Hi everyone, I’ve just started recently to learn about ML, since we have an ML class at college, I’m studying computer science.
so I understand the GD algorithm and concept of the cost function (MSE) pretty well, I guess, but I’ve come across two different definitions of each equation respectively, which had me kind of confused about the meaning of that
so there’s this one here which was the first one I’ve come across and understand
As the second diagram has no reference to the terms used in the formula, and I cannot find it in the lecture video, so I assume this is what it means:
E represents error, so here, the formula is to calculate the mean error value, where n is the number of examples. y_i is the true label (mx_i +c) is the prediction where m is the same as h_θ. But with this formula, the bias term is expressed in C. Whilst in the first formula, the bias term could be the first element of the h_θ vector if used. The footnote is telling us this term (mx_i +c) is the ŷ_i. The square of the resulting term take care of any negative value.
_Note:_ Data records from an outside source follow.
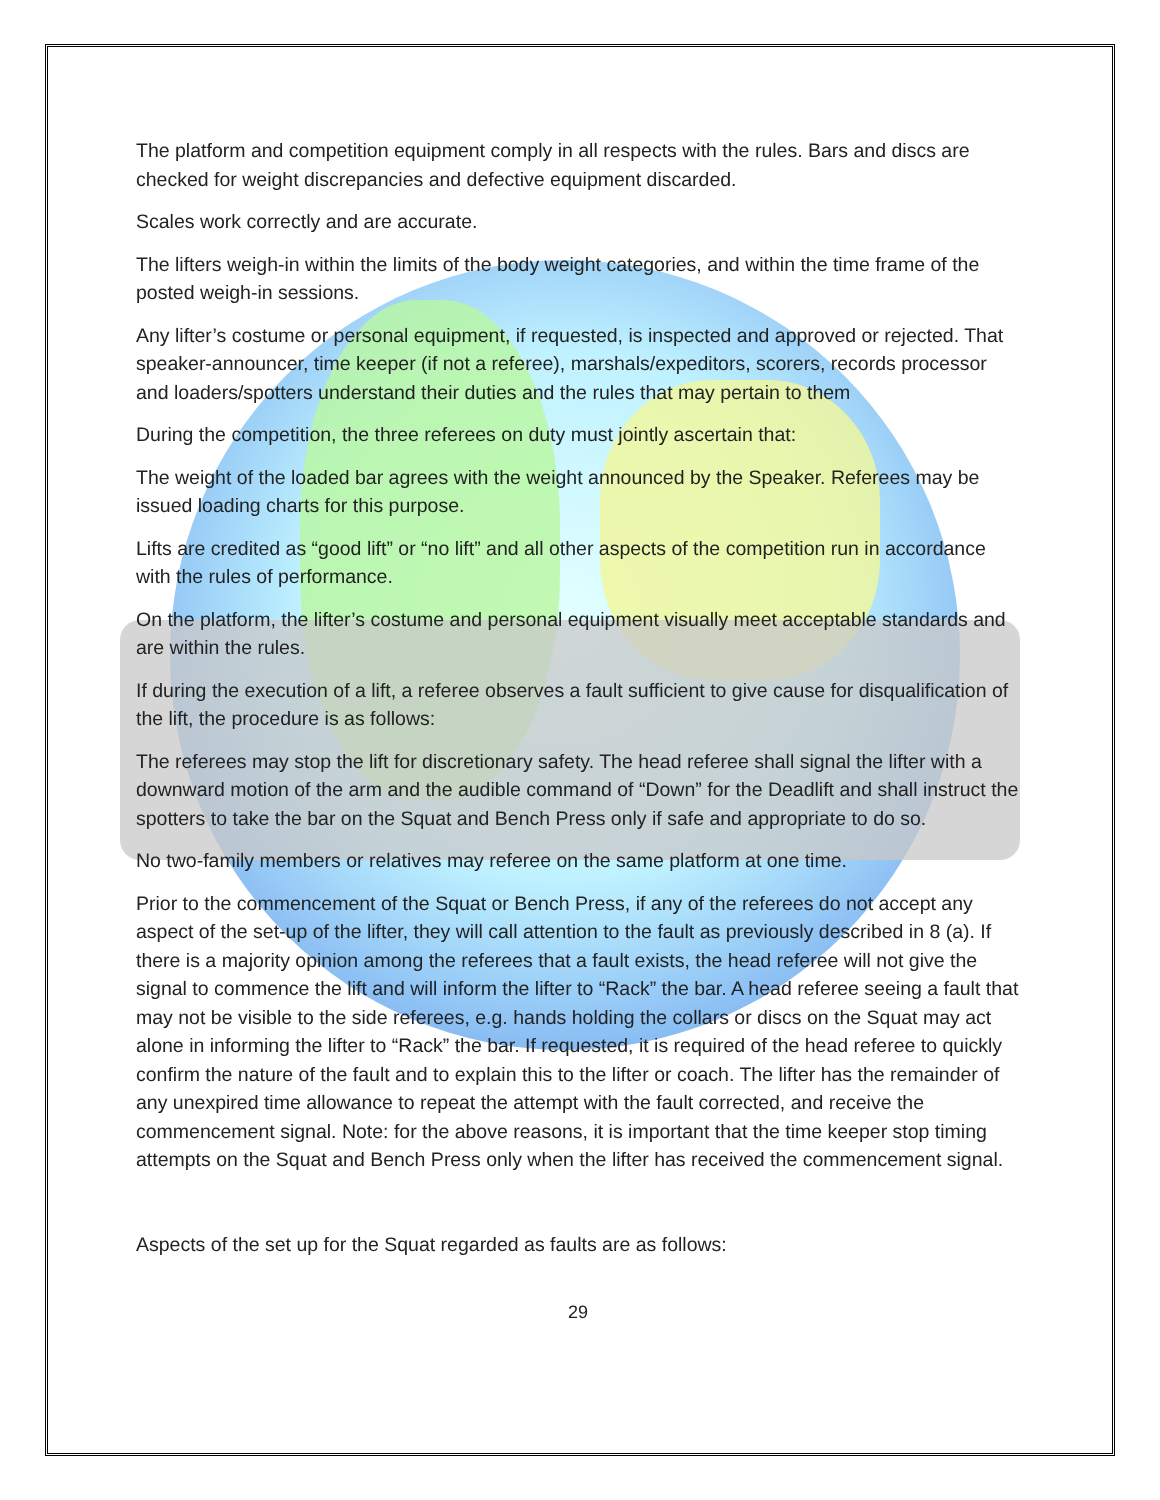The platform and competition equipment comply in all respects with the rules. Bars and discs are checked for weight discrepancies and defective equipment discarded.
Scales work correctly and are accurate.
The lifters weigh-in within the limits of the body weight categories, and within the time frame of the posted weigh-in sessions.
Any lifter’s costume or personal equipment, if requested, is inspected and approved or rejected. That speaker-announcer, time keeper (if not a referee), marshals/expeditors, scorers, records processor and loaders/spotters understand their duties and the rules that may pertain to them
During the competition, the three referees on duty must jointly ascertain that:
The weight of the loaded bar agrees with the weight announced by the Speaker. Referees may be issued loading charts for this purpose.
Lifts are credited as “good lift” or “no lift” and all other aspects of the competition run in accordance with the rules of performance.
On the platform, the lifter’s costume and personal equipment visually meet acceptable standards and are within the rules.
If during the execution of a lift, a referee observes a fault sufficient to give cause for disqualification of the lift, the procedure is as follows:
The referees may stop the lift for discretionary safety. The head referee shall signal the lifter with a downward motion of the arm and the audible command of “Down” for the Deadlift and shall instruct the spotters to take the bar on the Squat and Bench Press only if safe and appropriate to do so.
No two-family members or relatives may referee on the same platform at one time.
Prior to the commencement of the Squat or Bench Press, if any of the referees do not accept any aspect of the set-up of the lifter, they will call attention to the fault as previously described in 8 (a). If there is a majority opinion among the referees that a fault exists, the head referee will not give the signal to commence the lift and will inform the lifter to “Rack” the bar. A head referee seeing a fault that may not be visible to the side referees, e.g. hands holding the collars or discs on the Squat may act alone in informing the lifter to “Rack” the bar. If requested, it is required of the head referee to quickly confirm the nature of the fault and to explain this to the lifter or coach. The lifter has the remainder of any unexpired time allowance to repeat the attempt with the fault corrected, and receive the commencement signal. Note: for the above reasons, it is important that the time keeper stop timing attempts on the Squat and Bench Press only when the lifter has received the commencement signal.
Aspects of the set up for the Squat regarded as faults are as follows:
29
So basically, the two formulae are the doing the same thing, calculating the cost, ie, the error.
If you go back to the lecture video - Cost function formula, Prof, did mention about that, and he said he would explain it later on. If you think of cost as an indication of how well the model is finding the values for parameters W and b, weights and bias, then it is the downward trend that matters more than just the pure value.
Adding to @Kic clear answer, I would include that using 1/n or 1/2n is valid and a choice you can make. This is a term that will basically scale the cost to the number of samples.
The important thing is to be consistent across the entire model. If you pick 1/n or 1/2n, make sure you are consistent with your choice.
As Kin and Juan have explained, which constant factor you choose doesn’t really matter in terms of the final solution you get: if you minimize E, you have also minimized \frac{1}{2}E and the other way around. The one other thing it might be worth mentioning is why a lot of people prefer to add the factor of \frac{1}{2} here: the very next step will be to take the derivative of E in order to compute the gradients for back propagation. Notice that the error terms are squared there, so taking the derivative will give you a factor of 2, right? If we have:
f(x) = x^2
Then
f'(x) = 2x
So the \frac {1}{2} will cancel that and just make the formulas for the gradients a bit simpler and cleaner. As mentioned above, it gives the same final answer either way, so why not optimize for the simpler gradient formulas? Those are what we actually use in terms of writing the code.